LONDON - For much of the past week, a procession of witnesses has filed into Room 73 at London's Royal Court of Justice to testify, ostensibly, about one issue: What brought about the death of Dr. David Kelly, one of Britain's foremost experts on Iraq's biological, chemical and nuclear weapons programs?
Repeatedly, people involved in these hearings - led by a senior judge, Lord Hutton - have been told that this is not a trial. Yet, never far below the surface, there is an overwhelming sense that the inquiry will deliver a verdict that will mold history's view of whether Prime Minister Tony Blair misled the nation in going to war against Iraq - or even dictate his political longevity.
Figuratively at least, one of Britain's biggest institutions, the British Broadcasting Corp., is in the dock with him. It was a BBC report on May 29 - for which the government and the BBC ultimately named Kelly as the source - that precipitated this crisis of credibility. The report suggested that the government exaggerated the threat from Saddam Hussein's weapons programs to persuade the nation to support an invasion.
The report rebounded on the credibility of government and broadcaster as events unfolded toward the discovery July 18 of Kelly's body, his left wrist slashed, apparently a suicide.
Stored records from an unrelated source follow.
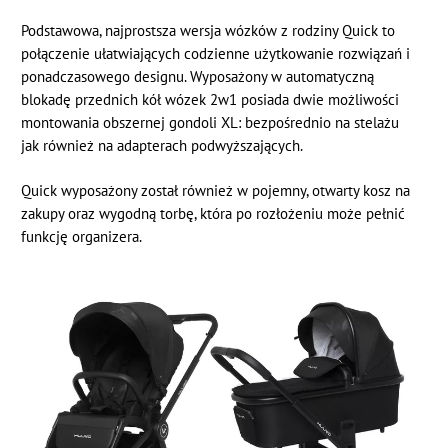
Podstawowa, najprostsza wersja wózków z rodziny Quick to
połączenie ułatwiających codzienne użytkowanie rozwiązań i
ponadczasowego designu. Wyposażony w automatyczną
blokadę przednich kół wózek 2w1 posiada dwie możliwości
montowania obszernej gondoli XL: bezpośrednio na stelażu
jak również na adapterach podwyższających.
Quick wyposażony został również w pojemny, otwarty kosz na
zakupy oraz wygodną torbę, która po rozłożeniu może pełnić
funkcję organizera.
Despite four long days of evidence from colleagues, friends, reports and officials, it is unclear what might have led to the death of Kelly, 59. It is equally uncertain whether the government, as its critics assert, set out to present a distorted view of the threat from Iraq - specifically, as reported by the BBC, by turning a flimsy intelligence report into a cast-iron assertion that Iraq had the capability to launch biological or chemical weapons within 45 minutes.
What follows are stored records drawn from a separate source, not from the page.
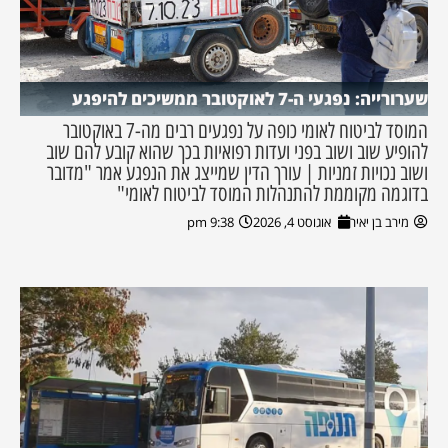
שערורייה: נפגעי ה-7 לאוקטובר ממשיכים להיפגע
המוסד לביטוח לאומי כופה על נפגעים רבים מה-7 באוקטובר
להופיע שוב ושוב בפני ועדות רפואיות בכך שהוא קובע להם שוב
ושוב נכויות זמניות | עורך הדין שמייצג את הנפגע אמר "מדובר
בדוגמה מקוממת להתנהלות המוסד לביטוח לאומי"
מירב בן יאיר
אוגוסט 4, 2026
9:38 pm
From the murk of conflicting evidence, however, discernible themes seem to be emerging.
First, testimony from three BBC reporters who spoke to Kelly indicated that he had misgivings about the claims regarding the 45-minute threat and that he seemed to have believed that Blair's press office had a hand in crafting an official dossier in September that overstated the case for war.
Second, discrepancies between what two of the reporters believed Kelly was telling them have raised questions about whether the BBC itself misled its listeners - and thus tarnished its own credibility - through what a BBC editor called "loose use of language and lack of judgment" by Andrew Gilligan, the correspondent for the May 29 report.
Third, the testimony seems to depict Kelly as victim rather than villain - a scientist caught up in bureaucratic machinations and witch hunts.
It was a series of bruising encounters with some of those officials that culminated in a direct order from Defense Secretary Geoff Hoon, reportedly supported by Blair, for Kelly to appear before a televised parliamentary inquiry July 15 after being publicly identified as the BBC's informant. Kelly appeared and acknowledged "interacting" with Gilligan, but he denied being the "main source" for the May 29 BBC report.
A day later Kelly testified before a closed-door inquiry and, said Bryan Wells, a Defense Ministry official, felt "very pleased at how it had gone."
But other senior intelligence officials were still seeking a "security-style" grilling of Kelly.
"Kelly is feeling the pressure and does not appear to be handling it well," said a Defense Ministry's memorandum composed before Kelly's death and presented to the Hutton inquiry.
Even on July 17, as Kelly left his home for a walk from which he did not return, government officials were still calling his cell phone to inquire about his contacts with reporters.
In some ways, the inquiry so far has given grist to all sides, and all sides have had their say over this divisive debate inspired by the war in Iraq.
Columnist Peter Riddell wrote in The Times of London, "The death of Dr. Kelly is essentially still a story about him, rather than why we went to war five months ago."
Writing in The Guardian, however, Roy Hattersley, a former Labor minister, argued that on the very first day of the inquiry, intelligence officers had cast doubt on the government's claim that "we and our allies faced a real and present danger.
"If we had known in March what we know today, neither the House of Commons nor the British people would have supported the decision to go to war. The government exaggerated the threat from Iraq."